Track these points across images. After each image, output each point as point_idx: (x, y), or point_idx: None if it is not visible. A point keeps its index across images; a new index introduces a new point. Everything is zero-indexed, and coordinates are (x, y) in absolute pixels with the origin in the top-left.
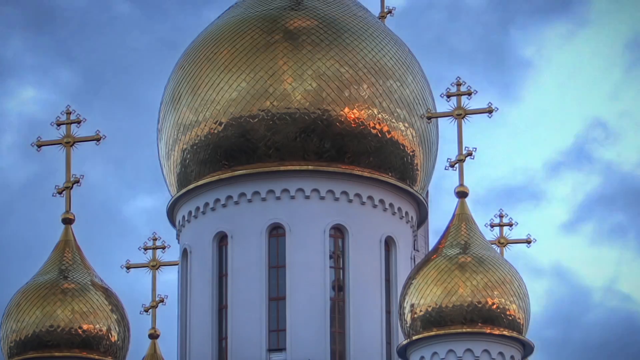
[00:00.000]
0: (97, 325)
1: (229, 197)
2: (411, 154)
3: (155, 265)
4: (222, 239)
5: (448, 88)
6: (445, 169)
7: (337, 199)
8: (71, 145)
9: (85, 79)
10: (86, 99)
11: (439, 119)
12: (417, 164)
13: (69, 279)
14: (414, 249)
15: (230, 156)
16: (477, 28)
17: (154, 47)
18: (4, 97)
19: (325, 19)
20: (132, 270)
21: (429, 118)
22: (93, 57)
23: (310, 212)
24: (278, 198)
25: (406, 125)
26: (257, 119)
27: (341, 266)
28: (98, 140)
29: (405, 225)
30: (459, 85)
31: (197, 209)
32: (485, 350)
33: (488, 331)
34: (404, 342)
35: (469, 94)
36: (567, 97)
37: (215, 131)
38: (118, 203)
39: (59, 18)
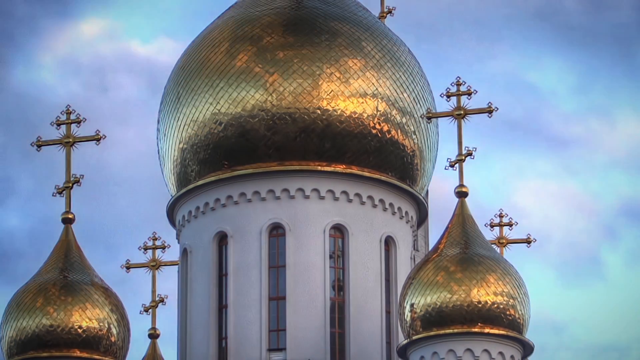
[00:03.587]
0: (97, 326)
1: (229, 197)
2: (411, 154)
3: (155, 265)
4: (222, 239)
5: (448, 88)
6: (445, 169)
7: (337, 199)
8: (71, 145)
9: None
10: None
11: (439, 119)
12: (417, 164)
13: (69, 279)
14: (414, 249)
15: (230, 156)
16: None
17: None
18: None
19: (325, 19)
20: (132, 270)
21: (429, 118)
22: None
23: (310, 212)
24: (278, 198)
25: (406, 124)
26: (257, 119)
27: (341, 266)
28: (98, 140)
29: (405, 225)
30: (459, 85)
31: (197, 208)
32: (485, 350)
33: (488, 331)
34: (404, 342)
35: (469, 94)
36: None
37: (215, 131)
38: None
39: None
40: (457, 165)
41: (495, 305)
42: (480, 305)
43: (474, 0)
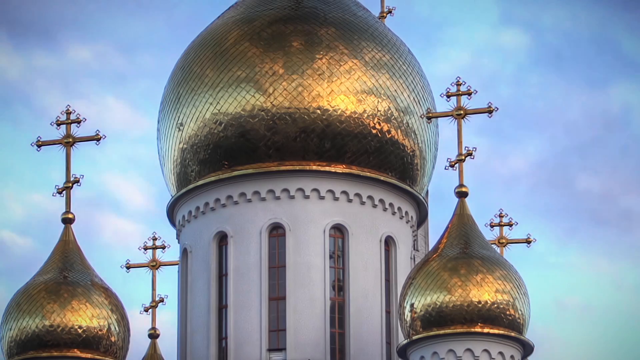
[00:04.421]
0: (97, 325)
1: (229, 197)
2: (411, 154)
3: (155, 265)
4: (222, 239)
5: (448, 88)
6: (445, 169)
7: (337, 199)
8: (71, 145)
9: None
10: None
11: (439, 119)
12: (417, 164)
13: (69, 279)
14: (414, 249)
15: (230, 156)
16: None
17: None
18: None
19: (324, 19)
20: (132, 270)
21: (429, 118)
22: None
23: (310, 212)
24: (278, 198)
25: (406, 125)
26: (257, 119)
27: (341, 266)
28: (98, 140)
29: (405, 225)
30: (459, 85)
31: (197, 209)
32: (485, 350)
33: (488, 331)
34: (404, 342)
35: (469, 94)
36: None
37: (215, 131)
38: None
39: None
40: (457, 165)
41: (495, 305)
42: (480, 305)
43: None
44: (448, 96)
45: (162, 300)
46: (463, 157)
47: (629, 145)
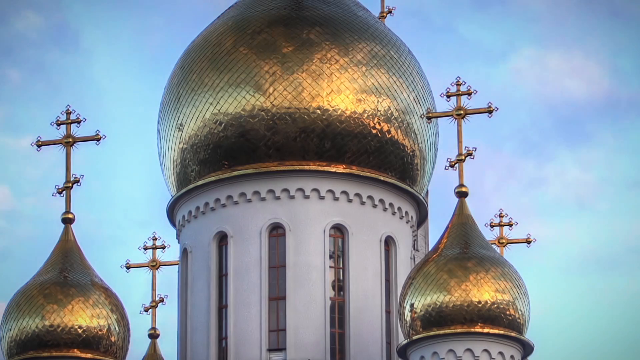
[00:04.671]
0: (97, 325)
1: (229, 197)
2: (411, 154)
3: (155, 265)
4: (222, 239)
5: (448, 88)
6: (445, 169)
7: (337, 199)
8: (71, 145)
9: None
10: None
11: (439, 119)
12: (417, 164)
13: (69, 279)
14: (414, 249)
15: (230, 156)
16: None
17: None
18: None
19: (325, 18)
20: (132, 270)
21: (429, 118)
22: None
23: (310, 212)
24: (278, 198)
25: (406, 125)
26: (257, 119)
27: (341, 266)
28: (98, 140)
29: (405, 225)
30: (459, 85)
31: (197, 208)
32: (485, 350)
33: (488, 331)
34: (404, 342)
35: (469, 94)
36: None
37: (215, 131)
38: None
39: None
40: (457, 165)
41: (495, 305)
42: (480, 305)
43: None
44: (448, 96)
45: (162, 300)
46: (463, 157)
47: None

● Work to be completed
In the copy, every entry appears exactly as written above and no picture appears.

● Answer to this task
Track these points across images. After each image, output each point as point_idx: (x, y), or point_idx: None if it is not visible. A point keeps its index across images; a new index introduces a new point. Everything is zero-indexed, and coordinates are (x, y) in absolute pixels with the origin in the top-left.
[00:00.000]
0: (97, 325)
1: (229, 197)
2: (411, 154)
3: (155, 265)
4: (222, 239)
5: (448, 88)
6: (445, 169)
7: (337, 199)
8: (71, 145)
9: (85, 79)
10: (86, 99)
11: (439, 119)
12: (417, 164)
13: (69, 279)
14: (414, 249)
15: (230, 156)
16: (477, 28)
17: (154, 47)
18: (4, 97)
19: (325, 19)
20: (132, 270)
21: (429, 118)
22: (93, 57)
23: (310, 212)
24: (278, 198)
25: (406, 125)
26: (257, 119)
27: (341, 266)
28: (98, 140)
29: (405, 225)
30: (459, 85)
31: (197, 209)
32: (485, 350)
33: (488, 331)
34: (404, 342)
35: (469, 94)
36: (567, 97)
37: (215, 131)
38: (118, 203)
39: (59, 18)
[00:03.587]
0: (97, 326)
1: (229, 197)
2: (411, 154)
3: (155, 265)
4: (222, 239)
5: (448, 88)
6: (445, 169)
7: (337, 199)
8: (71, 145)
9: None
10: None
11: (439, 119)
12: (417, 164)
13: (69, 279)
14: (414, 249)
15: (230, 156)
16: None
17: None
18: None
19: (325, 19)
20: (132, 270)
21: (429, 118)
22: None
23: (310, 212)
24: (278, 198)
25: (406, 124)
26: (257, 119)
27: (341, 266)
28: (98, 140)
29: (405, 225)
30: (459, 85)
31: (197, 208)
32: (485, 350)
33: (488, 331)
34: (404, 342)
35: (469, 94)
36: None
37: (215, 131)
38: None
39: None
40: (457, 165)
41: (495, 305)
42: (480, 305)
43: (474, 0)
[00:04.421]
0: (97, 325)
1: (229, 197)
2: (411, 154)
3: (155, 265)
4: (222, 239)
5: (448, 88)
6: (445, 169)
7: (337, 199)
8: (71, 145)
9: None
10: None
11: (439, 119)
12: (417, 164)
13: (69, 279)
14: (414, 249)
15: (230, 156)
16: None
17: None
18: None
19: (324, 19)
20: (132, 270)
21: (429, 118)
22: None
23: (310, 212)
24: (278, 198)
25: (406, 125)
26: (257, 119)
27: (341, 266)
28: (98, 140)
29: (405, 225)
30: (459, 85)
31: (197, 209)
32: (485, 350)
33: (488, 331)
34: (404, 342)
35: (469, 94)
36: None
37: (215, 131)
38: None
39: None
40: (457, 165)
41: (495, 305)
42: (480, 305)
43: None
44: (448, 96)
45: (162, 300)
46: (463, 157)
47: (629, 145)
[00:04.671]
0: (97, 325)
1: (229, 197)
2: (411, 154)
3: (155, 265)
4: (222, 239)
5: (448, 88)
6: (445, 169)
7: (337, 199)
8: (71, 145)
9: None
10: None
11: (439, 119)
12: (417, 164)
13: (69, 279)
14: (414, 249)
15: (230, 156)
16: None
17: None
18: None
19: (325, 18)
20: (132, 270)
21: (429, 118)
22: None
23: (310, 212)
24: (278, 198)
25: (406, 125)
26: (257, 119)
27: (341, 266)
28: (98, 140)
29: (405, 225)
30: (459, 85)
31: (197, 208)
32: (485, 350)
33: (488, 331)
34: (404, 342)
35: (469, 94)
36: None
37: (215, 131)
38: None
39: None
40: (457, 165)
41: (495, 305)
42: (480, 305)
43: None
44: (448, 96)
45: (162, 300)
46: (463, 157)
47: None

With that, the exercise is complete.